Glenn Wheatley, manager of singer John Farnham, pleaded guilty July 6th to three charges relating to tax evasion in an Australian county court.

"It was something that I have regretted for a long, long time, and I am ashamed for what I have brought onto my family," he told the court. Judge Tim Wood said he reserved his decision on sentencing at the end of a six-hour hearing.

The court was told that Wheatley began dabbling in tax fraud after almost going bankrupt after the Pyramid insurance society collapsed and left him with huge debts for a nightclub development.

Between 1994 and 1995, he did not declare $256,410 earned from promoting Farnham’s "Talk of The Town" tour and funneled the money into Swiss trusts.
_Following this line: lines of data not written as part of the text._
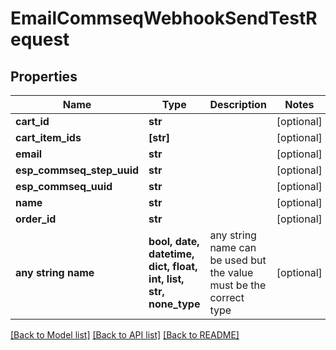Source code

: # EmailCommseqWebhookSendTestRequest


## Properties
Name | Type | Description | Notes
------------ | ------------- | ------------- | -------------
**cart_id** | **str** |  | [optional] 
**cart_item_ids** | **[str]** |  | [optional] 
**email** | **str** |  | [optional] 
**esp_commseq_step_uuid** | **str** |  | [optional] 
**esp_commseq_uuid** | **str** |  | [optional] 
**name** | **str** |  | [optional] 
**order_id** | **str** |  | [optional] 
**any string name** | **bool, date, datetime, dict, float, int, list, str, none_type** | any string name can be used but the value must be the correct type | [optional]

[[Back to Model list]](../README.md#documentation-for-models) [[Back to API list]](../README.md#documentation-for-api-endpoints) [[Back to README]](../README.md)


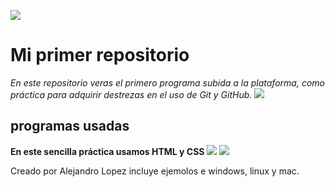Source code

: ![](https://cdn-icons.flaticon.com/png/128/186/premium/186226.png?token=exp=1644356528~hmac=72a5970ce25acfe55de1a6cd8b2d1deb)
# **Mi primer repositorio**
*En este repositorio veras el primero programa subida a la plataforma, como práctica para adquirir destrezas en el uso de Git y GitHub.*  ![](https://n6x9y4s3.rocketcdn.me/wp-content/uploads/2020/11/programador-1024x683.jpg)

## programas usadas
**En este sencilla práctica usamos HTML y CSS**
![](https://cdn-icons-png.flaticon.com/128/5968/5968267.png) ![](https://cdn-icons-png.flaticon.com/128/5968/5968242.png)

Creado por Alejandro Lopez
incluye ejemolos e windows, linux y mac.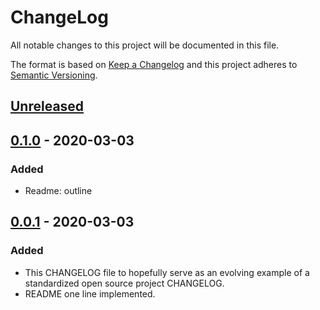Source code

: # ChangeLog
All notable changes to this project will be documented in this file.

The format is based on [Keep a Changelog](http://keepachangelog.com/en/1.0.0/)
and this project adheres to [Semantic Versioning](http://semver.org/spec/v2.0.0.html).

## [Unreleased]

## [0.1.0] - 2020-03-03
### Added
- Readme: outline

## [0.0.1] - 2020-03-03
### Added
- This CHANGELOG file to hopefully serve as an evolving example of a standardized open source project CHANGELOG.
- README one line implemented.


[Unreleased]: https://github.com/My-Novel-Management/m120-gone-her/compare/v0.1.0...HEAD
[0.1.0]: https://github.com/My-Novel-Management/m120-gone-her/releases/v0.1.0
[0.0.1]: https://github.com/My-Novel-Management/m120-gone-her/releases/v0.0.1
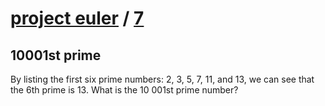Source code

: # [project euler](https://projecteuler.net/) / [7](https://projecteuler.net/problem=7)
## 10001st prime
By listing the first six prime numbers: 2, 3, 5, 7, 11, and 13, we can see that the 6th prime is 13.
What is the 10 001st prime number?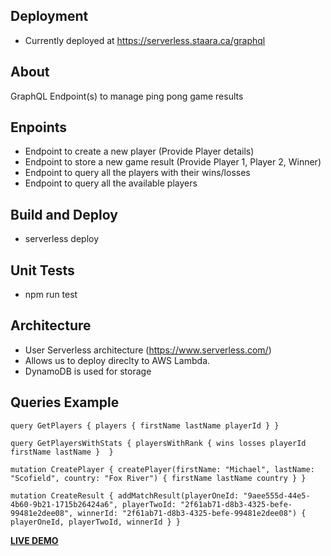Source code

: ## Deployment
- Currently deployed at https://serverless.staara.ca/graphql


## About

GraphQL Endpoint(s) to manage ping pong game results

## Enpoints

- Endpoint to create a new player (Provide Player details)
- Endpoint to store a new game result (Provide Player 1, Player 2, Winner)
- Endpoint to query all the players with their wins/losses
- Endpoint to query all the available players

## Build and Deploy
- serverless deploy

## Unit Tests
- npm run test

## Architecture

- User Serverless architecture (https://www.serverless.com/)
- Allows us to deploy direclty to AWS Lambda.
- DynamoDB is used for storage

## Queries Example

`query GetPlayers {
  players {
    firstName
    lastName
    playerId
  }
}`

`query GetPlayersWithStats {
  playersWithRank {
    wins
    losses
    playerId
    firstName
    lastName
  } 
}`

`mutation CreatePlayer {
  createPlayer(firstName: "Michael", lastName: "Scofield", country: "Fox River") {
    firstName
    lastName
    country
  }
}`

`mutation CreateResult {
  addMatchResult(playerOneId: "9aee555d-44e5-4b60-9b21-1715b26424a6", playerTwoId: "2f61ab71-d8b3-4325-befe-99481e2dee08", winnerId: "2f61ab71-d8b3-4325-befe-99481e2dee08") {
    playerOneId,
    playerTwoId,
    winnerId
  }
}`




**[LIVE DEMO](https://serverless.staara.ca/graphql)**
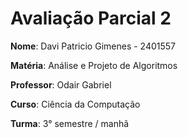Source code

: # Avaliação Parcial 2

**Nome**: Davi Patricio Gimenes - 2401557

**Matéria**: Análise e Projeto de Algoritmos

**Professor**: Odair Gabriel

**Curso**: Ciência da Computação

**Turma**: 3° semestre / manhã
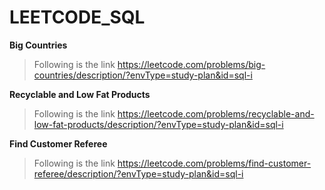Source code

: # LEETCODE_SQL

**Big Countries**
> Following is the link https://leetcode.com/problems/big-countries/description/?envType=study-plan&id=sql-i


**Recyclable and Low Fat Products**
> Following is the link https://leetcode.com/problems/recyclable-and-low-fat-products/description/?envType=study-plan&id=sql-i

**Find Customer Referee**
> Following is the link https://leetcode.com/problems/find-customer-referee/description/?envType=study-plan&id=sql-i
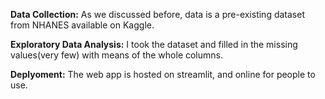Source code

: **Data Collection:**
As we discussed before, data is a pre-existing dataset from NHANES available on Kaggle.

**Exploratory Data Analysis:**
I took the dataset and filled in the missing values(very few) with means of the whole columns.

**Deplyoment:**
The web app is hosted on streamlit, and online for people to use.

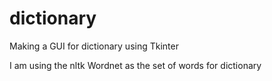 # dictionary
Making a GUI for dictionary using Tkinter

I am using the nltk Wordnet as the set of words for dictionary
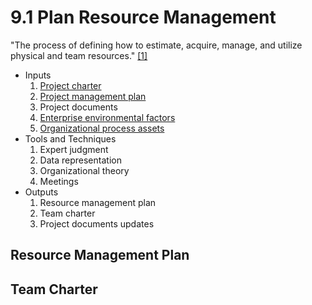 # 9.1 Plan Resource Management

"The process of defining how to estimate, acquire, manage, and utilize physical
and team resources." [[1]](../home.md#references)

- Inputs
  1. [Project charter](../04-integration/4.1-develop-project-charter.md)
  2. [Project management plan](../04-integration/4.2-develop-project-management-plan.md)
  3. Project documents
  4. [Enterprise environmental factors](../01-business-and-environment/01-enterprise-environmental-factors.md)
  5. [Organizational process assets](../01-business-and-environment/03-organizational-process-assets.md)
- Tools and Techniques
  1. Expert judgment
  2. Data representation
  3. Organizational theory
  4. Meetings
- Outputs
  1. Resource management plan
  2. Team charter
  3. Project documents updates

## Resource Management Plan

## Team Charter
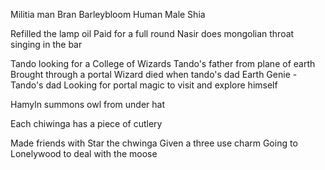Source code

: 
Militia man
Bran Barleybloom
Human Male
Shia



Refilled the lamp oil
Paid for a full round
Nasir does mongolian throat singing in the bar

Tando looking for a College of Wizards
Tando's father from plane of earth
Brought through a portal
Wizard died when tando's dad
Earth Genie - Tando's dad
Looking for portal magic to visit and explore himself

Hamyln summons owl from under hat

Each chiwinga has a piece of cutlery


Made friends with Star the chwinga
Given a three use charm
Going to Lonelywood to deal with the moose





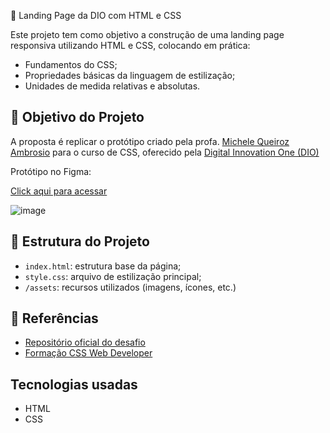 🚀 Landing Page da DIO com HTML e CSS

Este projeto tem como objetivo a construção de uma landing page responsiva utilizando HTML e CSS, colocando em prática:

- Fundamentos do CSS;
- Propriedades básicas da linguagem de estilização;
- Unidades de medida relativas e absolutas.

## 🎯 Objetivo do Projeto

A proposta é replicar o protótipo criado pela profa. [Michele Queiroz Ambrosio](https://github.com/micheleambrosio) para o curso de CSS, oferecido pela [Digital Innovation One (DIO)](https://www.dio.me/)

Protótipo no Figma:

[Click aqui para acessar](https://www.figma.com/file/3PiokoJj9IhGDnNiWAJbz7/DIO---Desafio-01?node-id=2%3A6) 

![image](https://user-images.githubusercontent.com/55519539/183538055-6cce606c-7d1d-4d15-a4be-ffeb5b37c956.png)

## 📂 Estrutura do Projeto

- `index.html`: estrutura base da página;
- `style.css`: arquivo de estilização principal;
- `/assets`: recursos utilizados (imagens, ícones, etc.)

## 🔗 Referências

- [Repositório oficial do desafio](https://github.com/digitalinnovationone/trilha-css-desafio-01)
- [Formação CSS Web Developer](https://web.dio.me/track/formacao-css-web-developer)

## Tecnologias usadas

- HTML
- CSS
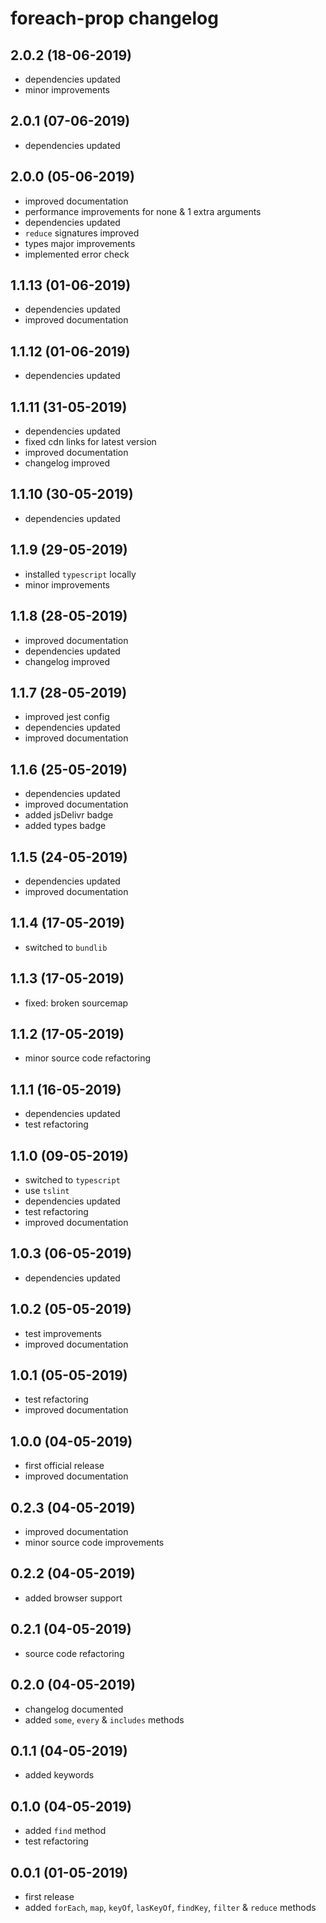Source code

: # foreach-prop changelog

## 2.0.2 (18-06-2019)

* dependencies updated
* minor improvements

## 2.0.1 (07-06-2019)

* dependencies updated

## 2.0.0 (05-06-2019)

* improved documentation
* performance improvements for none & 1 extra arguments
* dependencies updated
* `reduce` signatures improved
* types major improvements
* implemented error check

## 1.1.13 (01-06-2019)

* dependencies updated
* improved documentation

## 1.1.12 (01-06-2019)

* dependencies updated

## 1.1.11 (31-05-2019)

* dependencies updated
* fixed cdn links for latest version
* improved documentation
* changelog improved

## 1.1.10 (30-05-2019)

* dependencies updated

## 1.1.9 (29-05-2019)

* installed `typescript` locally
* minor improvements

## 1.1.8 (28-05-2019)

* improved documentation
* dependencies updated
* changelog improved

## 1.1.7 (28-05-2019)

* improved jest config
* dependencies updated
* improved documentation

## 1.1.6 (25-05-2019)

* dependencies updated
* improved documentation
* added jsDelivr badge
* added types badge

## 1.1.5 (24-05-2019)

* dependencies updated
* improved documentation

## 1.1.4 (17-05-2019)

* switched to `bundlib`

## 1.1.3 (17-05-2019)

* fixed: broken sourcemap

## 1.1.2 (17-05-2019)

* minor source code refactoring

## 1.1.1 (16-05-2019)

* dependencies updated
* test refactoring

## 1.1.0 (09-05-2019)

* switched to `typescript`
* use `tslint`
* dependencies updated
* test refactoring
* improved documentation

## 1.0.3 (06-05-2019)

* dependencies updated

## 1.0.2 (05-05-2019)

* test improvements
* improved documentation

## 1.0.1 (05-05-2019)

* test refactoring
* improved documentation

## 1.0.0 (04-05-2019)

* first official release
* improved documentation

## 0.2.3 (04-05-2019)

* improved documentation
* minor source code improvements

## 0.2.2 (04-05-2019)

* added browser support

## 0.2.1 (04-05-2019)

* source code refactoring

## 0.2.0 (04-05-2019)

* changelog documented
* added `some`, `every` & `includes` methods

## 0.1.1 (04-05-2019)

* added keywords

## 0.1.0 (04-05-2019)

* added `find` method
* test refactoring

## 0.0.1 (01-05-2019)

* first release
* added `forEach`, `map`, `keyOf`, `lasKeyOf`, `findKey`, `filter` & `reduce` methods
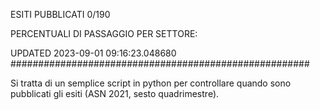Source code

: ESITI PUBBLICATI 0/190 

PERCENTUALI DI PASSAGGIO PER SETTORE:

UPDATED 2023-09-01 09:16:23.048680
###################################################### 

Si tratta di un semplice script in python per controllare quando sono pubblicati gli esiti (ASN 2021, sesto quadrimestre).

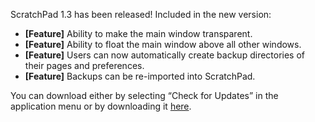 ScratchPad 1.3 has been released! Included in the new version:

-   **\[Feature\]** Ability to make the main window transparent.
-   **\[Feature\]** Ability to float the main window above all other windows.
-   **\[Feature\]** Users can now automatically create backup directories of their pages and preferences.
-   **\[Feature\]** Backups can be re-imported into ScratchPad.

You can download either by selecting “Check for Updates” in the application menu or by downloading it [here](http://scratchpad.alexseifert.com/ScratchPad_1.3.dmg).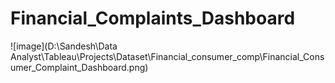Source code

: # Financial_Complaints_Dashboard

![image](D:\Sandesh\Data Analyst\Tableau\Projects\Dataset\Financial_consumer_comp\Financial_Consumer_Complaint_Dashboard.png)
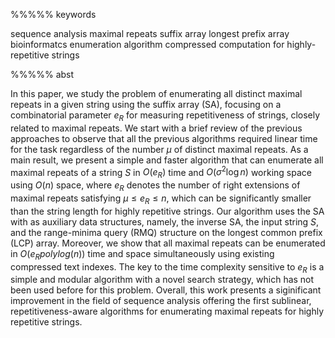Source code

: %%%%% keywords

sequence analysis
maximal repeats
suffix array
longest prefix array
bioinformatcs
enumeration algorithm
compressed computation for highly-repetitive strings

%%%%% abst

In this paper, we study the problem of enumerating all distinct maximal repeats in a given string using the suffix array (SA), focusing on a combinatorial parameter $e_R$ for measuring repetitiveness of strings, closely related to maximal repeats.  We start with a brief review of the previous approaches to observe that all the previous algorithms required linear time for the task regardless of the number $\mu$ of distinct maximal repeats.
As a main result, we present a simple and faster algorithm that can enumerate all maximal repeats of a string $S$ in $O(e_R)$ time and $O(\sigma^2 \log n)$ working space using $O(n)$ space, where $e_R$ denotes the number of right extensions of maximal repeats satisfying $\mu\le e_R\le n$, which can be significantly smaller than the string length for highly repetitive strings. Our algorithm uses the SA with as auxiliary data structures, namely, the inverse SA, the input string $S$, and the range-minima query (RMQ) structure on the longest common prefix (LCP) array. 
Moreover, we show that all maximal repeats can be enumerated in $O(e_R polylog(n))$ time and space simultaneously using existing compressed text indexes. The key to the time complexity sensitive to $e_R$ is a simple and modular algorithm with a novel search strategy, which has not been used before for this problem. 
Overall, this work presents a siginificant improvement in the field of sequence analysis offering the first sublinear, repetitiveness-aware algorithms for enumerating maximal repeats for highly repetitive strings.
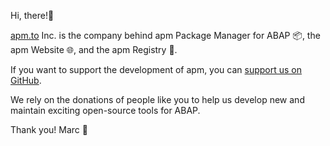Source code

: Hi, there!👋

[apm.to](https://abappm.com) Inc. is the company behind apm Package Manager for ABAP 📦, the apm Website 🌐, and the apm Registry 📑. 

If you want to support the development of apm, you can [support us on GitHub](https://github.com/sponsors/abappm).

We rely on the donations of people like you to help us develop new and maintain exciting open-source tools for ABAP. 

Thank you! 
Marc 🙏
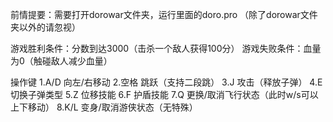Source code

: 前情提要：需要打开dorowar文件夹，运行里面的doro.pro
（除了dorowar文件夹以外的请忽视）




游戏胜利条件：分数到达3000（击杀一个敌人获得100分）
游戏失败条件：血量为0（触碰敌人减少血量）

操作键
1.A/D     向左/右移动
2.空格    跳跃（支持二段跳）
3.J       攻击（释放子弹）
4.E       切换子弹类型
5.Z       位移技能
6.F       护盾技能
7.Q       更换/取消飞行状态（此时w/s可以上下移动）
8.K/L     变身/取消游侠状态（无特殊）
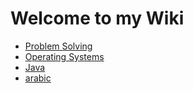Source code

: # Welcome to my Wiki 

* [Problem Solving](ps/index.md)
* [Operating Systems](os/index.md)
* [Java](java/index.md)
* [arabic](arabic/index.md)
  
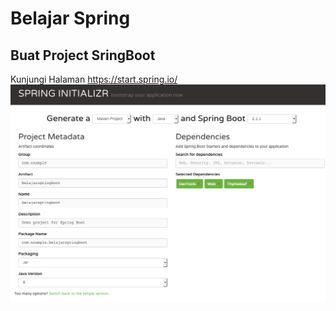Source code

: # Belajar Spring
## Buat Project SringBoot
Kunjungi Halaman https://start.spring.io/
![alt text](https://github.com/fascalsj/startingspring/blob/master/gambarpendukung/Screen%20Shot%202018-12-13%20at%2009.45.59.png)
An associate at sports production and marketing firm IMG introduced him to Swiss accountant Philip Egglishaw, who helped him send $400,000 earned from promoting a 2003 boxing match between Kostya Tszyu and USA’s Jesse James Leija to Switzerland and access the money through credit cards, local media reported.

Wheatley is one of four high-profile people snared in Operation Wickenby, believed to be the biggest white collar criminal investigation in Australia.

Prosecutor Richard Maidment, urged the court to impose a maximum penalty of 10 years jail, saying Wheatley was a serial tax evader.

Wheatley lawyer Robert Richter QC attacked the Commonwealth Director of Public Prosecutions, who offered not to push for a jail term if Wheatley cooperated.

The entrepreneur had agreed to be a star witness for other Operation Wickenby criminal trials and pay back the money, which he did last week. But the DPP allegedly reneged on its word a month later, Richter said, adding, "My client has been treated in a shabby and most duplicitous way by the DPP."